## What you are asked to do
Starting at the line containing "order: Araneae" and ending at the last line of the listing, recast the listing as a two-column CSV with columns named field and value. Give one row per line, with each part in its own quoted field and any line breaks replaced by spaces.

(Stored data entries)
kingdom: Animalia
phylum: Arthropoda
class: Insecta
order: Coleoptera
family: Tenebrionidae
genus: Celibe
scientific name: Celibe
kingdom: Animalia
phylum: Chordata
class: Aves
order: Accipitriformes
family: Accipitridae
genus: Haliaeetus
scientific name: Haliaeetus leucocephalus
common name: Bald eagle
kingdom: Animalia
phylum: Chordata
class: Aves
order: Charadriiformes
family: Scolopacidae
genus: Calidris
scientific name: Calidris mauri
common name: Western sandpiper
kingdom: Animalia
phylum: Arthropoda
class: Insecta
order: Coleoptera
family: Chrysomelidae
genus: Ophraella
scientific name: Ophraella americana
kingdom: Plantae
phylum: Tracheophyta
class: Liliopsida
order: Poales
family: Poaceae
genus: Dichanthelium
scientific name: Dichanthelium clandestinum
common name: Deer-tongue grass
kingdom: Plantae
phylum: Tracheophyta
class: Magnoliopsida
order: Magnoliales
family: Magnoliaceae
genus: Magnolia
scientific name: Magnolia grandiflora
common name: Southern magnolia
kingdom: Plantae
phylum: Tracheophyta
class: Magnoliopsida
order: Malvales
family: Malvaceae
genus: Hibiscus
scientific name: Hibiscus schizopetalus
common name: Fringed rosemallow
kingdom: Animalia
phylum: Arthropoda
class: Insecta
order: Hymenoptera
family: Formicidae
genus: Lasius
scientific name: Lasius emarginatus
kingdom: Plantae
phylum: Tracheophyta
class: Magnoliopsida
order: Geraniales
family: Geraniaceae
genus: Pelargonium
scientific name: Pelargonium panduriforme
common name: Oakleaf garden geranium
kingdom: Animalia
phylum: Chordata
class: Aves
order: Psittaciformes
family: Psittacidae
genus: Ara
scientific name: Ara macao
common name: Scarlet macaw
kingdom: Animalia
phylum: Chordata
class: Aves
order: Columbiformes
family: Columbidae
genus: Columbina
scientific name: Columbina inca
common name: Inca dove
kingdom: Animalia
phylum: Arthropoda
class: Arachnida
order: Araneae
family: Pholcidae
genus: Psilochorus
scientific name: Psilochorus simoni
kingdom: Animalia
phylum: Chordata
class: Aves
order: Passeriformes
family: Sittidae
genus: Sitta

## Exercise output
field,value
"order:","Araneae"
"family:","Pholcidae"
"genus:","Psilochorus"
"scientific name:","Psilochorus simoni"
"kingdom:","Animalia"
"phylum:","Chordata"
"class:","Aves"
"order:","Passeriformes"
"family:","Sittidae"
"genus:","Sitta"